Task requirements — From the records below, return every line containing the word "grafik".
•••
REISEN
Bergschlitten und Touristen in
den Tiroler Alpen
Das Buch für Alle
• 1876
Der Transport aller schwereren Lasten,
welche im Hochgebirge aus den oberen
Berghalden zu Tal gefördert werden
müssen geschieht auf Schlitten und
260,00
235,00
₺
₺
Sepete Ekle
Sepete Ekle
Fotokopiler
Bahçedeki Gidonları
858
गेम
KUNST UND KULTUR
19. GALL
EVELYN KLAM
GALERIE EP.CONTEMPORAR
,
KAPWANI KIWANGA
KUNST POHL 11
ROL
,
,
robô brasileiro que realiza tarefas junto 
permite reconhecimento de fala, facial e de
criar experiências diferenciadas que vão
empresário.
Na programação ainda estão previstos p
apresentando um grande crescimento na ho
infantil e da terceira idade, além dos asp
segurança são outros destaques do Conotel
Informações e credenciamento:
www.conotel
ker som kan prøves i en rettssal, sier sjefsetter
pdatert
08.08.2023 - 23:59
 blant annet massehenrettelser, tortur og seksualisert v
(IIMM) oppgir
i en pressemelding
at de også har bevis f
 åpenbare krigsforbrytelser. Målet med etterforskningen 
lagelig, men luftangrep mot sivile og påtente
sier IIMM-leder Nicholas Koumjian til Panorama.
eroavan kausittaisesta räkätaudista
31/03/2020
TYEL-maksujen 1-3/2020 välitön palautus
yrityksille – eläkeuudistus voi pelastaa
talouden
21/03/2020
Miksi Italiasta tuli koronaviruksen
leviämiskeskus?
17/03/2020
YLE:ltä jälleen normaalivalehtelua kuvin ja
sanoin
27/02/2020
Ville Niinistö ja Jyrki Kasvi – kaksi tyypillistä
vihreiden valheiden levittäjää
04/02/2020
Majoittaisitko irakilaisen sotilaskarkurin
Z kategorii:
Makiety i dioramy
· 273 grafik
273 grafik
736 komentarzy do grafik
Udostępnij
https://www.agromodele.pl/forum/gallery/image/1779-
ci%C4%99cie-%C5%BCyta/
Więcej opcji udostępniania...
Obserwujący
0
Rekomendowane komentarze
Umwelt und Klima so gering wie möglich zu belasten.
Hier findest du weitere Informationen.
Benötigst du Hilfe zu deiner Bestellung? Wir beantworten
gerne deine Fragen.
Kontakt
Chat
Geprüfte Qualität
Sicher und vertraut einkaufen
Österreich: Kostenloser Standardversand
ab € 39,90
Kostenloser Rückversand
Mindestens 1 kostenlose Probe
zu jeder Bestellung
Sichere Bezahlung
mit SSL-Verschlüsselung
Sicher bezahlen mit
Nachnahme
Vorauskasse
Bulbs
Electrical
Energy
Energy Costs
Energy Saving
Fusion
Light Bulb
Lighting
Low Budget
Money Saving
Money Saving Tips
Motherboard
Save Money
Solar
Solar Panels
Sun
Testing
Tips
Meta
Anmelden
•••
Result —
· 273 grafik
273 grafik
736 komentarzy do grafik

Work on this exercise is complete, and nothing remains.